Text segment
--------

Thank you Jason!

Actually my previous implementation was as you outlined, saving three flat
arrays containing the data, the length, and the offset separately. Later
I'm attracted to vlen array because I can easily view them in hdfview and
can load them as record arrays in h5py which are more user-friendly when I
try to inspect the data. Saving them as separate arrays will require some
wrapping later on to get convenient access.

Since this post has probably been held for quite a while by the moderating
process, I have found a work-around which may not be optimal:
(posted here
http://stackoverflow.com/questions/33041977/only-read-the-length-of-variable-length-array-without-reading-the-elements-in-hd
)

hsize_t dim[1];VarLenType vl_t(PredType:NATIVE_INT);DataSpace
dspace=dset.getSpace();
dspace.getSimpleExtentDims(dim);hsize_t count[]={1}, offset[]={0},
stride[]={1}, block[]={1};for(offset[0]=0;offset[0]<dim[0];offset[0]++){
      dspace.selectHyperslab(H5S_SELECT_SET, count, offset, stride, block);
      cout<<dset.getVlenBufSize(vl_t, dspace)/vl_t.getSuper().getSize()<<" ";}






Jiaxin


2015-10-14 2:56 GMT+01:00 Jason Newton <[email protected]>:

> Hi,
>
> Personal experience here but I think you'll come to the same conclusions
> if you go through the mailing lists long enough:  vlens  are not a first
> class citizen in HDF.  There's all kinds of exceptions and requirements to
> use them not common to other types.
>
> But what are you going to do, not have variable length data?  Sheesh,
> right?

--------

Data excerpts
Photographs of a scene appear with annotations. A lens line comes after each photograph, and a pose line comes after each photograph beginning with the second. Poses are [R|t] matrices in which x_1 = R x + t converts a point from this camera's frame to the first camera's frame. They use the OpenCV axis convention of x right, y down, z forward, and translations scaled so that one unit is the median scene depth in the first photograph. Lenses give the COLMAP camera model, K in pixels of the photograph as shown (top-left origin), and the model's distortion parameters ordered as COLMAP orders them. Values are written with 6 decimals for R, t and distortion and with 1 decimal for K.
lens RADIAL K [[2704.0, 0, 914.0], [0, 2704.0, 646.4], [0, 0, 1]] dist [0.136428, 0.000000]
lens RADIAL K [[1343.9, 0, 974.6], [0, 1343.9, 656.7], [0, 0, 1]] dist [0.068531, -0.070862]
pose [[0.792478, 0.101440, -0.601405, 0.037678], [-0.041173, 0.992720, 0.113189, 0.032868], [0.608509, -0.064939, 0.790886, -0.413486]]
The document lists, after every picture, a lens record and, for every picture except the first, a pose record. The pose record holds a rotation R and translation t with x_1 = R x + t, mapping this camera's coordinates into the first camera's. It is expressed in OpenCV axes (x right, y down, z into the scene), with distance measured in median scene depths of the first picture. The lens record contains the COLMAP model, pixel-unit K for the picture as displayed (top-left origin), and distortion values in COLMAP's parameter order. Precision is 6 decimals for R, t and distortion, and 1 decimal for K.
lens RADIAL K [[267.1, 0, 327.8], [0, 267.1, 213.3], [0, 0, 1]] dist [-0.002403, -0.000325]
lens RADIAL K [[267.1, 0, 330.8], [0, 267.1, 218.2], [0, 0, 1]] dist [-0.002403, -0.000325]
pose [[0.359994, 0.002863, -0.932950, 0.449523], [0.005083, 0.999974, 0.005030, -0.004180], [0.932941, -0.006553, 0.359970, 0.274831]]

--------

Parts of the exercise
1) According to the email, what did the writer's previous implementation save?
2) Rewrite the stretch of the email that begins with "2015-10-14 2:56 GMT+01:00" and ends with "to other types.", putting "special cases" in place of "exceptions".

Numbered answers
1) Three flat arrays holding the data, the length, and the offset separately.

2)
2015-10-14 2:56 GMT+01:00 Jason Newton <[email protected]>:

> Hi,
>
> Personal experience here but I think you'll come to the same conclusions
> if you go through the mailing lists long enough:  vlens  are not a first
> class citizen in HDF.  There's all kinds of special cases and requirements to
> use them not common to other types.